Support a Native Boarding School Truth and Healing Commission

The Friends Committee on National Legislation (FCNL) has a webpage which gives a synopsis of the bill and includes a template which makes it very easy for each of us to send an email to our two Senators and our Representative. https://fcnl.quorum.us/campaign/44488

The Issue:

On September 30, 2021,a bill was introduced in Congress for the Truth and Healing Commission on Indian Boarding School Policies in the U.S. Act. This bill, along with the Department of the Interior’s Federal Indian School Truth Initiative announced in June, 2021, signals that some in the federal government are finally ready to acknowledge the devastating consequences of the assimilative boarding school era and begin to address the ongoing intergenerational impacts of the boarding school policies. The National Native American Boarding School Healing Coalition (NABS) urges all members of Congress to support this legislation as a first step towards the truth and healing process.

The bipartisan legislation (S. 2907/H.R. 5444), introduced by Sen. Elizabeth Warren (MA), Rep. Sharice Davids (KS-3), and Rep. Tom Cole (OK-4), would establish the first formal commission in United States history on Indian boarding schools. The commission would investigate and document policies, assimilation practices, attempted termination of cultures and languages of Indigenous peoples, and human rights violations that took place at hundreds of faith-run institutions.

The work to introduce a congressional commission has been underway for almost a decade. NABS submitted a Freedom of Information Act (FOIA) request to the Bureau of Indian Affairs in 2016 seeking information on the number of boarding schools that operated in the U.S., how many children attended these schools, how many children died or went missing, and additional facts related to the operation of the schools. However, these questions were never answered.
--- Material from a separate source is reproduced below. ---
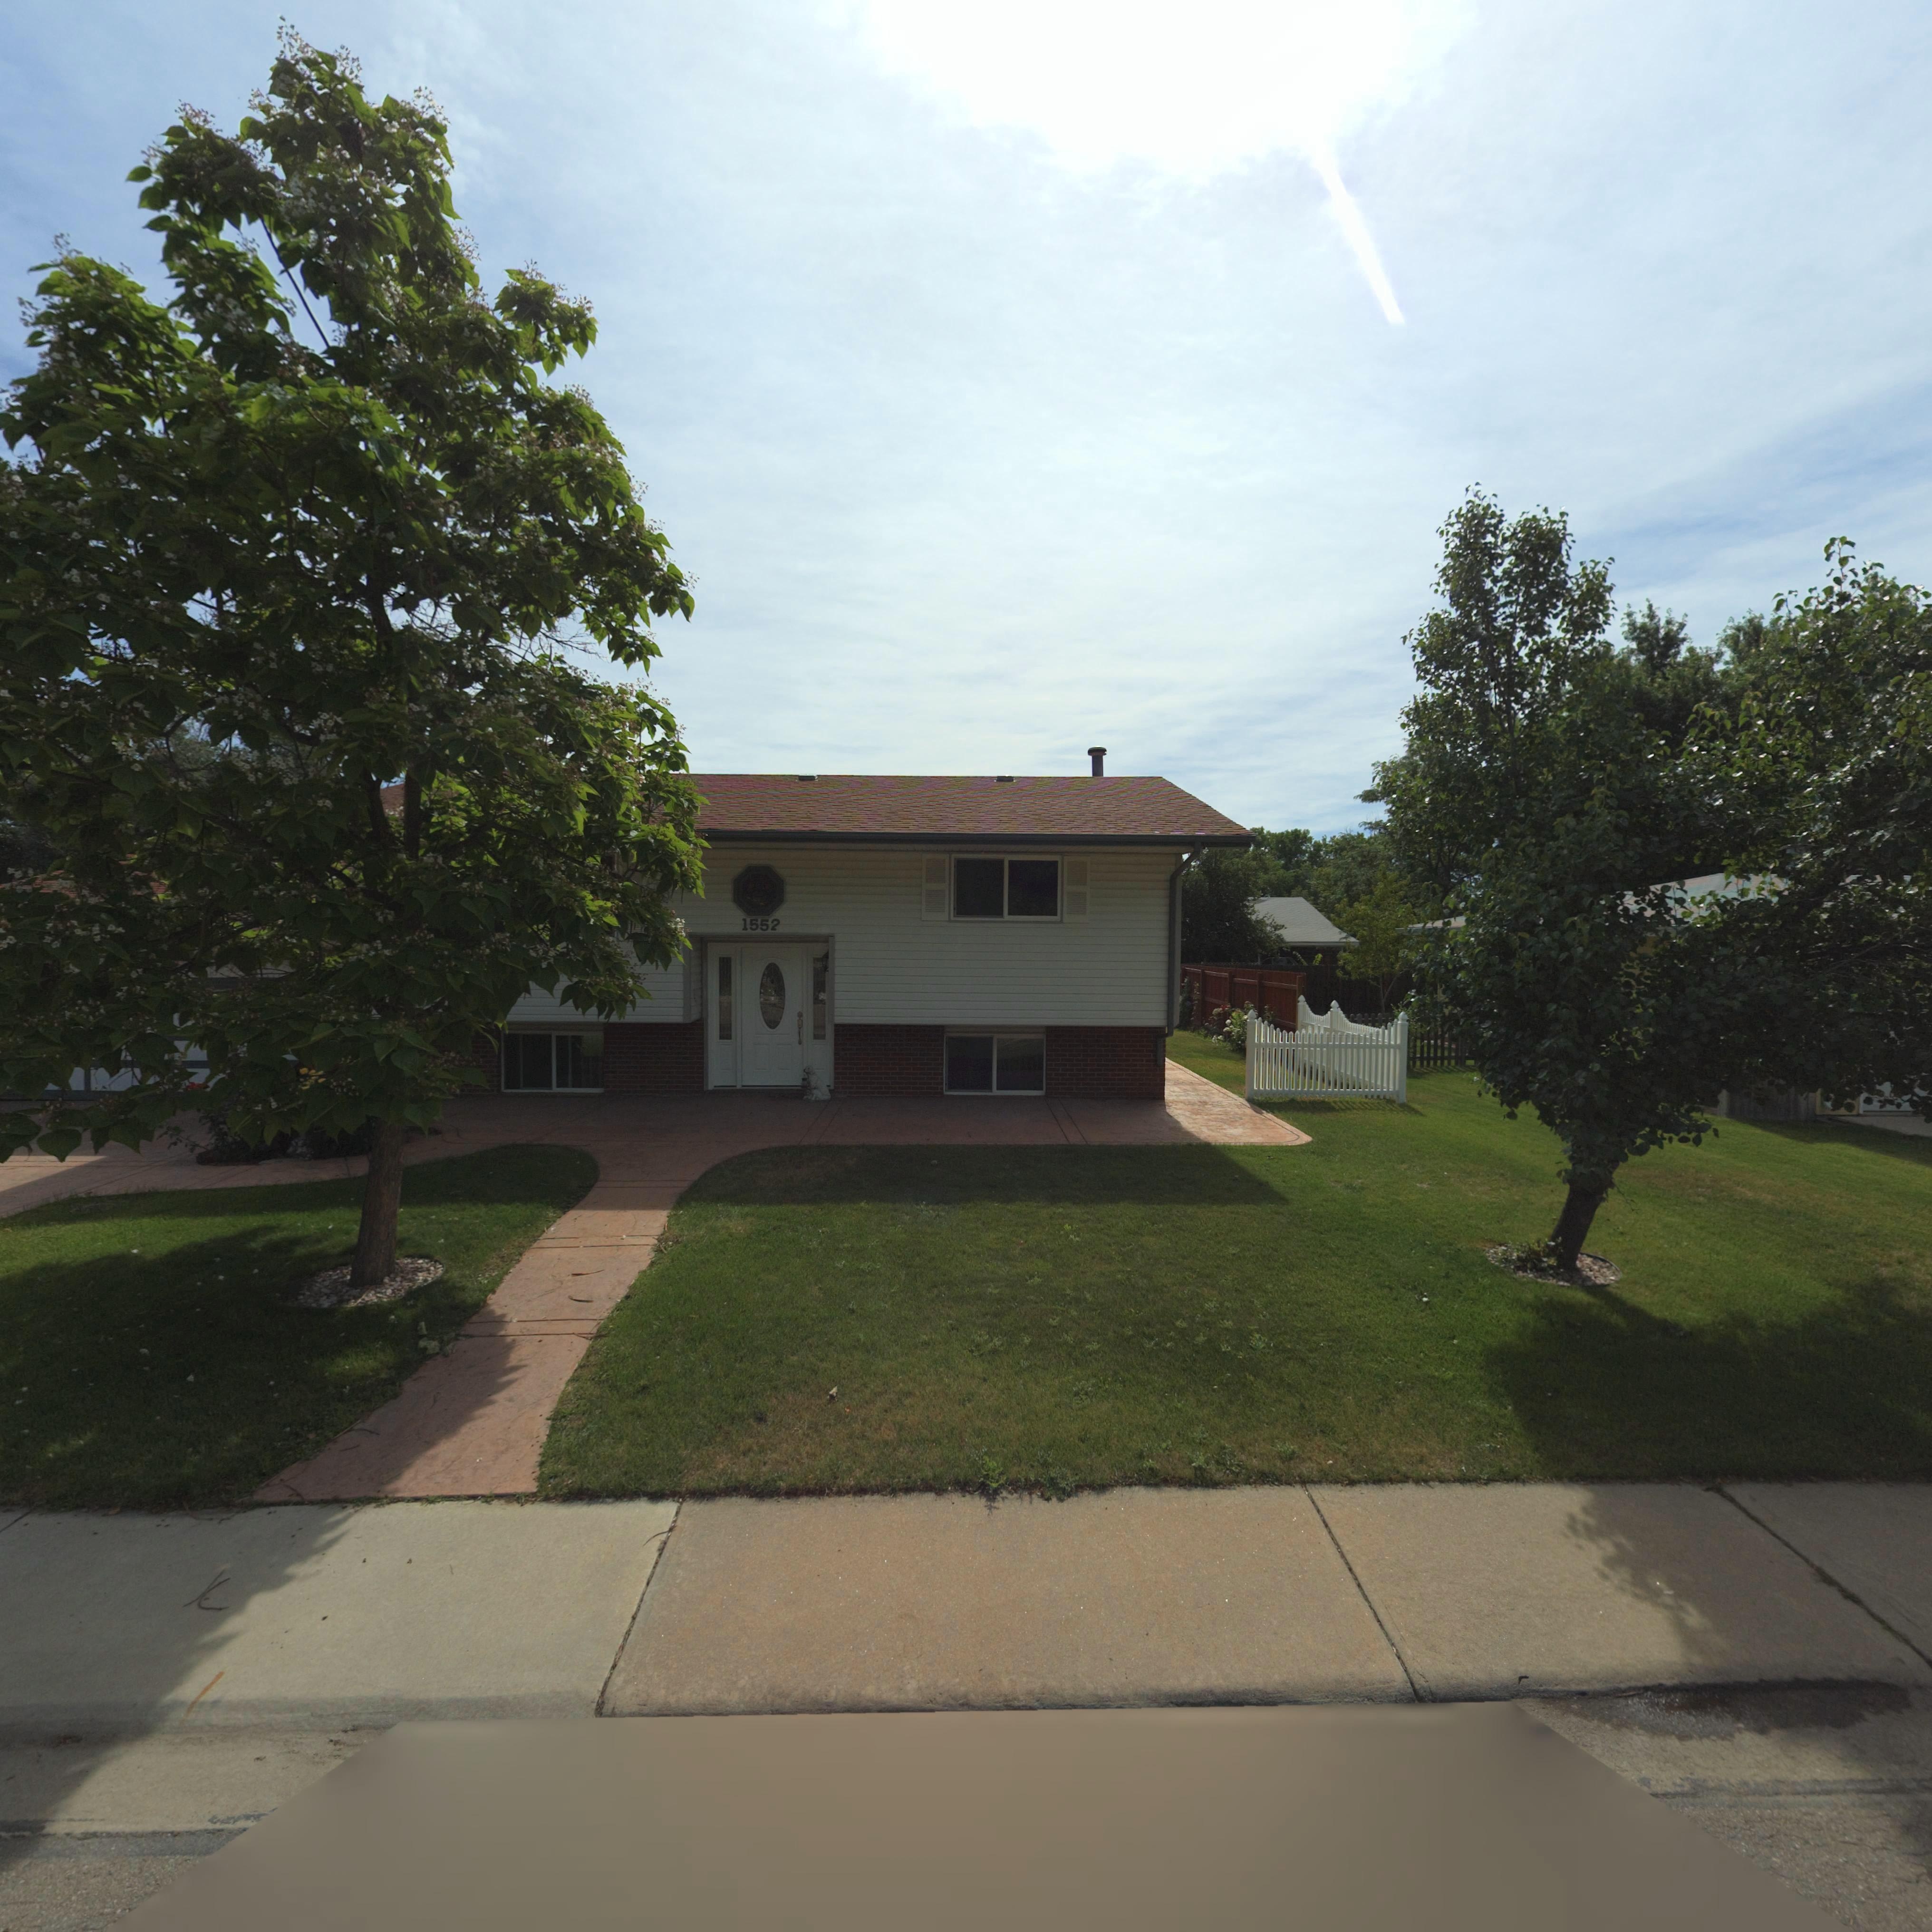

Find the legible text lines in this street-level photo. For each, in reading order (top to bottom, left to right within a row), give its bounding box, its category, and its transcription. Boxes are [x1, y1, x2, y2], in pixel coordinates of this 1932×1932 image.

Since then, NABS has been conducting this research independently.

Why NYM?

  • Northern Yearly Meeting has embraced the responsibility of building right relationship with Native communities and peoples.
  • We remind ourselves that the reason for NYM to take up the Doctrine of Discovery (DoD) and to consider renouncing a 500-year-old doctrine was that it was an entry point into understanding contemporary realities. When Native groups asked faith communities to do this work around the DoD, it was to help us understand and reject the philosophical foundation of much of our jurisprudence related to Native Americans, and to enable us to show up on the issues of our day.
  • Quakers were complicit. In the 19th and early 20th centuries, Christian churches collaborated with the government to create hundreds of boarding schools for Native American children. The conditions at these schools, more than 30 of them run by Quakers, were unspeakable. It is vital to ground our advocacy efforts in an honest history of Quakers’ oppression of Indigenous people.
  • NYM’s Doctrine of Discovery Committee agrees that this issue is significant and worthy of our attention. We will have the broadest impact when NYM, the monthly meetings and worship groups, and individual Meeting members, all exercise our voices and communicate with the Senators and Representatives of each of the states where NYM members reside.

Why Now?

  • NABS is asking for public support. The movement for boarding school healing has gained an international groundswell this year and we are now in an era of truth and healing, according to Ruth Anna Buffalo, the Board president of NABS.
  • We have a limited amount of time to hear directly from survivors and to record their stories. A Congressional Commission is needed to locate and analyze the records from the 367 known Indian boarding schools that operated in the United States. A commission would also bring together boarding school survivors with a broad cross-section of Tribal representatives and experts in education, health, and children and families to fully express and understand the impacts of this federal policy of removing Indian children from their families and communities.

The Proposed Action:

As people of faith, and as people from a faith tradition directly involved in supporting and
running Native American boarding schools, we call on Congress to create some momentum and legitimacy in the hearts of many American citizens for the truth and healing process. We propose that NYM send letters in support of the legislation to the Congressional delegations of States in which NYM constituent groups reside. We also encourage Monthly Meetings, Worship Groups and individual members of our community to contact their senators and representatives in the U.S. Congress to support, or even co-sponsor, the bill.